▶ Available records
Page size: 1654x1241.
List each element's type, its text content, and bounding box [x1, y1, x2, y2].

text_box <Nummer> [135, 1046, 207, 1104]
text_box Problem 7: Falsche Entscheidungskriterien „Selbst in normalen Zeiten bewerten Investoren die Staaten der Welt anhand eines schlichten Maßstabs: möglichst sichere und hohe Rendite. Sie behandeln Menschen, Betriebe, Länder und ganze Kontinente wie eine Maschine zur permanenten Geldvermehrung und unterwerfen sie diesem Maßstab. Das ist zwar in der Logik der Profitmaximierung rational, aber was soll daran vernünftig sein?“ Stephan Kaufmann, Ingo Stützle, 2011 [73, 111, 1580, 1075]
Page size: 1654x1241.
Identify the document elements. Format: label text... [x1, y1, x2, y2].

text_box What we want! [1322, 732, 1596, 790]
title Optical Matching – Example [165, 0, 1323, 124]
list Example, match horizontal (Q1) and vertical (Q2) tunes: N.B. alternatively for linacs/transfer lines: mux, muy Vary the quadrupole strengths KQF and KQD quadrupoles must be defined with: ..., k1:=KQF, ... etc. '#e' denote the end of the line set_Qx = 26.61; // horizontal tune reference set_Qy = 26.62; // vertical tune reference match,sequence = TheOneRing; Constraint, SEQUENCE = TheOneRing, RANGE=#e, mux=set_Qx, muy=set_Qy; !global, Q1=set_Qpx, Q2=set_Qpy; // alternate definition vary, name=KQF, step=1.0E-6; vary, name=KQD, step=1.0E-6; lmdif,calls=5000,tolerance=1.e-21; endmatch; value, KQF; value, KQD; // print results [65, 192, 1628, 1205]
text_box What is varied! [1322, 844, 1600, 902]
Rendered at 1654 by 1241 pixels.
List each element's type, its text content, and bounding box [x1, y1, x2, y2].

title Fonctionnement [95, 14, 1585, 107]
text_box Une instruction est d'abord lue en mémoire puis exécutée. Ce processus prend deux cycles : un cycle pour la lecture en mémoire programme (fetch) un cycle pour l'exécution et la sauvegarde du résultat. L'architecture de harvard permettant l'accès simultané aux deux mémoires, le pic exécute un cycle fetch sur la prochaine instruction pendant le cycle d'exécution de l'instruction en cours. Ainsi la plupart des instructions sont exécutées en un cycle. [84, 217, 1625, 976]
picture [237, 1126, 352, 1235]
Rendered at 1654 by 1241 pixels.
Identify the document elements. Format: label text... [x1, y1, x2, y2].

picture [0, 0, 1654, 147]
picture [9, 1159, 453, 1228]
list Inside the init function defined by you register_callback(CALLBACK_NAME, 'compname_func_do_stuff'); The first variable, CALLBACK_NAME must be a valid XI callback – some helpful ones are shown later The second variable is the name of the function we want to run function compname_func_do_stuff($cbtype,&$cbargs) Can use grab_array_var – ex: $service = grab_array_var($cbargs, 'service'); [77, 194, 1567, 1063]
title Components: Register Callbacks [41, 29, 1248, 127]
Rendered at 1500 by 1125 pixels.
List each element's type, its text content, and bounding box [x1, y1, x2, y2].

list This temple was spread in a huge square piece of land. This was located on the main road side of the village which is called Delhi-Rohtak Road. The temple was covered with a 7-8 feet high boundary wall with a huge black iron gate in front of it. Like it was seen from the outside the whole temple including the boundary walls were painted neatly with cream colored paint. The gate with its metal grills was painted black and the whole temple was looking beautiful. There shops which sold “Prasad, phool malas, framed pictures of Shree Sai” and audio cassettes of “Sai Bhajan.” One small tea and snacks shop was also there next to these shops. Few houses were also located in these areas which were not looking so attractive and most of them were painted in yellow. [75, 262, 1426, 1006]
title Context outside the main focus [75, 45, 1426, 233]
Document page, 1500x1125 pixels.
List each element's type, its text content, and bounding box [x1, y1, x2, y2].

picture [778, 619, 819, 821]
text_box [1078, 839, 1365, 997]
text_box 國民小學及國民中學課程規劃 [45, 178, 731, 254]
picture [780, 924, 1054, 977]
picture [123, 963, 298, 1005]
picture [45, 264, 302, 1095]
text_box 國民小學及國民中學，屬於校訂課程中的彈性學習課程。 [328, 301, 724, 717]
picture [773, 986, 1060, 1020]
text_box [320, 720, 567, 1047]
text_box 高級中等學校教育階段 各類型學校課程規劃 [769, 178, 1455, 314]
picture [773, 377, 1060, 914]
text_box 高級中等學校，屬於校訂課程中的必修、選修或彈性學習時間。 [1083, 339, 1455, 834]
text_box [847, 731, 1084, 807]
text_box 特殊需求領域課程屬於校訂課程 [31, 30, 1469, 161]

▶ Goal of the exercise
Retype the lines exactly, starting with the one that contains "Document page, 1500x1125 pixels." and ending with the final line, both included.

▶ Output
Document page, 1500x1125 pixels.
List each element's type, its text content, and bounding box [x1, y1, x2, y2].

picture [778, 619, 819, 821]
text_box [1078, 839, 1365, 997]
text_box 國民小學及國民中學課程規劃 [45, 178, 731, 254]
picture [780, 924, 1054, 977]
picture [123, 963, 298, 1005]
picture [45, 264, 302, 1095]
text_box 國民小學及國民中學，屬於校訂課程中的彈性學習課程。 [328, 301, 724, 717]
picture [773, 986, 1060, 1020]
text_box [320, 720, 567, 1047]
text_box 高級中等學校教育階段 各類型學校課程規劃 [769, 178, 1455, 314]
picture [773, 377, 1060, 914]
text_box 高級中等學校，屬於校訂課程中的必修、選修或彈性學習時間。 [1083, 339, 1455, 834]
text_box [847, 731, 1084, 807]
text_box 特殊需求領域課程屬於校訂課程 [31, 30, 1469, 161]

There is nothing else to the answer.